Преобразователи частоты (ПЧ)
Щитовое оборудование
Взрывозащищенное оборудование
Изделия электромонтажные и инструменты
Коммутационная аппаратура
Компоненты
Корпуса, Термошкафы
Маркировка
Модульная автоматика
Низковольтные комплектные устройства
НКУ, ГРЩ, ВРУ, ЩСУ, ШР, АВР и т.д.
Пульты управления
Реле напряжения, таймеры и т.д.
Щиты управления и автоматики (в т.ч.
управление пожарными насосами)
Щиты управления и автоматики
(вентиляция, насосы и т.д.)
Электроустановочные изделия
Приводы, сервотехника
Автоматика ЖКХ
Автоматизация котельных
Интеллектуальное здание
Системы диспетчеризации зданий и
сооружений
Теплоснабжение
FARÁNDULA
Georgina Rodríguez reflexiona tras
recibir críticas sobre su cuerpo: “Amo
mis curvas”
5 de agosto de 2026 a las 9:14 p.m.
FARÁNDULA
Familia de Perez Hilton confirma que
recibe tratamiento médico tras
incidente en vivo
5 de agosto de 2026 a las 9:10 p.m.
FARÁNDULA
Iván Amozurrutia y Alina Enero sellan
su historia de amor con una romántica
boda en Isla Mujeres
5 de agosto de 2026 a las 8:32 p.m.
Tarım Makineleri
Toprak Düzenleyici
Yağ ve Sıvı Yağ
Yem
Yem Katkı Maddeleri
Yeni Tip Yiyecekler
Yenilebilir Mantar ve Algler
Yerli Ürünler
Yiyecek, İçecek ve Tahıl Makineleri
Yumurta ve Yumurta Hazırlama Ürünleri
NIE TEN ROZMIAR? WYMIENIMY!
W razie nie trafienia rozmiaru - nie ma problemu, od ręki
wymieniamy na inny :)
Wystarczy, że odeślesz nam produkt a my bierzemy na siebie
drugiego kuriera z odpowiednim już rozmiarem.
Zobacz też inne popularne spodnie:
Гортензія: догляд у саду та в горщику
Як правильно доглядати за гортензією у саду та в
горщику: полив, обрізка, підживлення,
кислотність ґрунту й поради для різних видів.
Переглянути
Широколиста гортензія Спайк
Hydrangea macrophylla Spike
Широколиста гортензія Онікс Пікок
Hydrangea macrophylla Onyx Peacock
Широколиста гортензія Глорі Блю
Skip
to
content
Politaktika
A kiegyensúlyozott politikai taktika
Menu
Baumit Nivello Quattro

********

*TO-DO ITEM:*
Can you update the entries above by changing "FARÁNDULA" to "ESPECTÁCULOS" everywhere it occurs and leaving every other line the same?

*RESPONSE TO THE TASK:*
Преобразователи частоты (ПЧ)
Щитовое оборудование
Взрывозащищенное оборудование
Изделия электромонтажные и инструменты
Коммутационная аппаратура
Компоненты
Корпуса, Термошкафы
Маркировка
Модульная автоматика
Низковольтные комплектные устройства
НКУ, ГРЩ, ВРУ, ЩСУ, ШР, АВР и т.д.
Пульты управления
Реле напряжения, таймеры и т.д.
Щиты управления и автоматики (в т.ч.
управление пожарными насосами)
Щиты управления и автоматики
(вентиляция, насосы и т.д.)
Электроустановочные изделия
Приводы, сервотехника
Автоматика ЖКХ
Автоматизация котельных
Интеллектуальное здание
Системы диспетчеризации зданий и
сооружений
Теплоснабжение
ESPECTÁCULOS
Georgina Rodríguez reflexiona tras
recibir críticas sobre su cuerpo: “Amo
mis curvas”
5 de agosto de 2026 a las 9:14 p.m.
ESPECTÁCULOS
Familia de Perez Hilton confirma que
recibe tratamiento médico tras
incidente en vivo
5 de agosto de 2026 a las 9:10 p.m.
ESPECTÁCULOS
Iván Amozurrutia y Alina Enero sellan
su historia de amor con una romántica
boda en Isla Mujeres
5 de agosto de 2026 a las 8:32 p.m.
Tarım Makineleri
Toprak Düzenleyici
Yağ ve Sıvı Yağ
Yem
Yem Katkı Maddeleri
Yeni Tip Yiyecekler
Yenilebilir Mantar ve Algler
Yerli Ürünler
Yiyecek, İçecek ve Tahıl Makineleri
Yumurta ve Yumurta Hazırlama Ürünleri
NIE TEN ROZMIAR? WYMIENIMY!
W razie nie trafienia rozmiaru - nie ma problemu, od ręki
wymieniamy na inny :)
Wystarczy, że odeślesz nam produkt a my bierzemy na siebie
drugiego kuriera z odpowiednim już rozmiarem.
Zobacz też inne popularne spodnie:
Гортензія: догляд у саду та в горщику
Як правильно доглядати за гортензією у саду та в
горщику: полив, обрізка, підживлення,
кислотність ґрунту й поради для різних видів.
Переглянути
Широколиста гортензія Спайк
Hydrangea macrophylla Spike
Широколиста гортензія Онікс Пікок
Hydrangea macrophylla Onyx Peacock
Широколиста гортензія Глорі Блю
Skip
to
content
Politaktika
A kiegyensúlyozott politikai taktika
Menu
Baumit Nivello Quattro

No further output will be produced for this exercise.